In the Latter-Day Saint religion, we are perceived as practicing a lot of "thou shall not's" in the form of don't smoke, don't drink, don't do drugs, etc.  Granted science has taught us that these things are bad for our bodies, but have you ever considered just why addictions in general are bad for you?  Let's also throw in anything else that may become habitually excessive like eating, shopping, and other obsessions into the mix for a moment. You need to ask yourself why you're doing these things in the first place.  After a real honest conversation, you'll find that they are usually used as a means for coping or escaping. 

God does not want you to turn to those things as a means of coping because the whole idea of allowing life's hurdles to be there in the first place has been designed as a way of getting YOU to turn to HIM instead. 

Why do we have to become so reliant on Him?  Man, I struggled with this concept for a while to varying degrees.  I am fiercely independent and did not enjoy having to ask for help from others for a long time.  I hated it.  It made me feel weak, inadequate, and guilty.  Life turned up the heat and those hurdles kept showing up smack in the middle of my lane until I finally found ones so huge that I had no choice but to come to a complete stop. I could in no humanly way get around them on my own.

So, I ran a lot to deal with the pain. I would go as far as saying that for a time, I had a bit of a running addiction.  I admit that I also spent money that I should not have in order to have some quick pick me ups from time to time. We're not talking crazy shopping sprees and hoarding boxes upon boxes of new shoes under the bed, but just enough of a pattern that I realized it was not doing me any favors in the long run.

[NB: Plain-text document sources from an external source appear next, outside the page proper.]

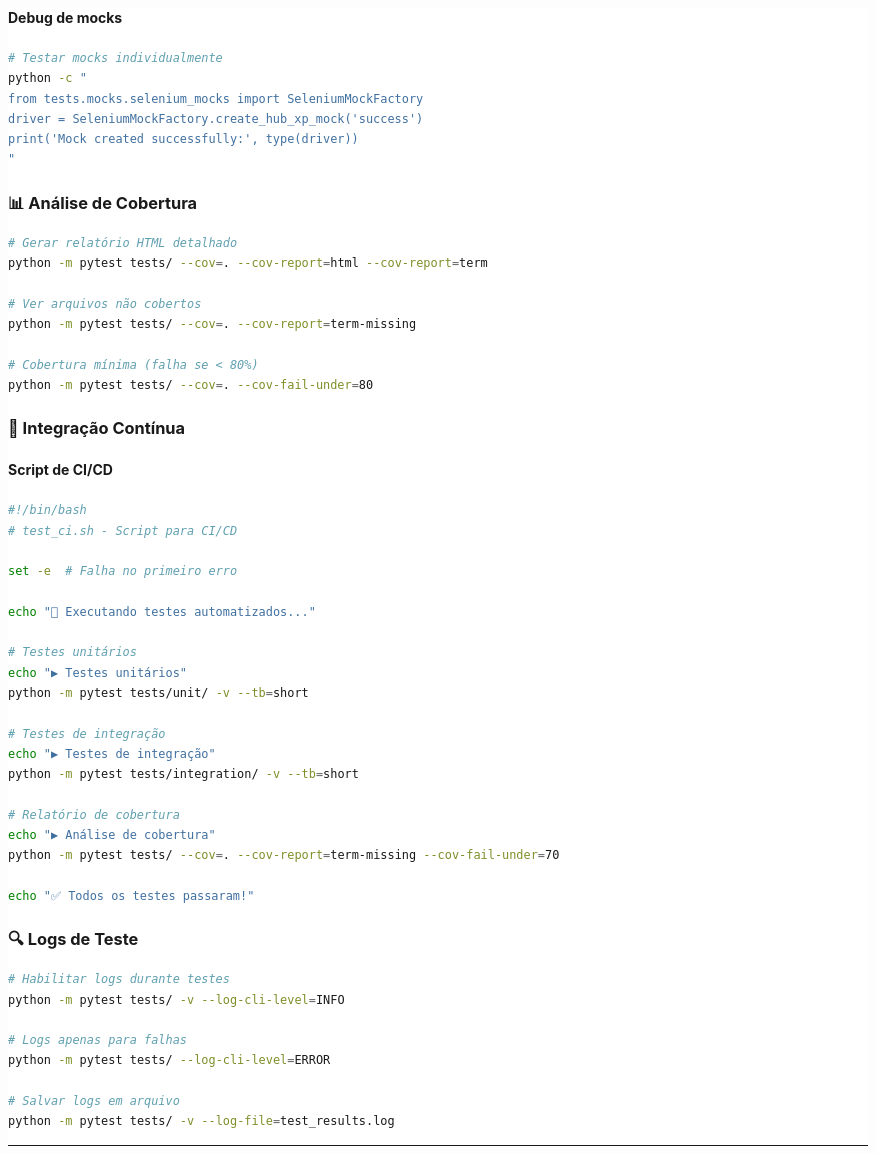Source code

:#### Debug de mocks
```bash
# Testar mocks individualmente
python -c "
from tests.mocks.selenium_mocks import SeleniumMockFactory
driver = SeleniumMockFactory.create_hub_xp_mock('success')
print('Mock created successfully:', type(driver))
"
```

### 📊 Análise de Cobertura

```bash
# Gerar relatório HTML detalhado
python -m pytest tests/ --cov=. --cov-report=html --cov-report=term

# Ver arquivos não cobertos
python -m pytest tests/ --cov=. --cov-report=term-missing

# Cobertura mínima (falha se < 80%)
python -m pytest tests/ --cov=. --cov-fail-under=80
```

### 🚀 Integração Contínua

#### Script de CI/CD
```bash
#!/bin/bash
# test_ci.sh - Script para CI/CD

set -e  # Falha no primeiro erro

echo "🧪 Executando testes automatizados..."

# Testes unitários
echo "▶️ Testes unitários"
python -m pytest tests/unit/ -v --tb=short

# Testes de integração
echo "▶️ Testes de integração"
python -m pytest tests/integration/ -v --tb=short

# Relatório de cobertura
echo "▶️ Análise de cobertura"
python -m pytest tests/ --cov=. --cov-report=term-missing --cov-fail-under=70

echo "✅ Todos os testes passaram!"
```

### 🔍 Logs de Teste

```bash
# Habilitar logs durante testes
python -m pytest tests/ -v --log-cli-level=INFO

# Logs apenas para falhas
python -m pytest tests/ --log-cli-level=ERROR

# Salvar logs em arquivo
python -m pytest tests/ -v --log-file=test_results.log
```

---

I also found myself sometimes absentmindedly relying on the kind words of others to help build my own self-worth (not that accepting/receiving compliments from others is bad, but when you rely on others instead of God for approval, you find yourself a prisoner of a subtle sort of addiction).

Now you know all of my dirty secrets!  The great news is that I feel like I have a good handle on those old bad habits.

The risks that come with sharing such things publicly should be enough to make me want to keep such things to myself, but I find that so many, if not all of us, need a frank and honest reminder that each of us struggles in some way.  If in sharing small bits of myself--the good, the bad, and the ugly realities--leads you to be kinder with yourself or motivated to make a good change, then I have accomplished something worthwhile here.

So, I'll ask again.  Why does He (our Father in Heaven) want us to rely on Him? Because He knows us, our pasts and our futures better than we can know them ourselves.  The misconception of the angry God of the Old Testament days is not an accurate portrayal.  In all that I have seen, felt and experienced in my own short 37+ years is that I have a Father who is kinder, gentler, and more loving and more involved than anyone that I have ever known and I've known some of the very best people around. 

Out of the mouth of babes, we are reminded in simple ways, like I witnessed in my own wee babe, that He wants us to rely on Him.  It may not be always be in the ways that we would want and expect, but it's always, ALWAYS the way that we would want for ourselves if we could see the bigger picture and end product of our lives like He does right now.

Now get to work.  Stop hoping for those hurdles to disappear.  Roll those sleeves up and start building that trust in Him that you'll need in order to jump those hurdles, clear out the monsters under the bed, and start acting in faith like a wee babe.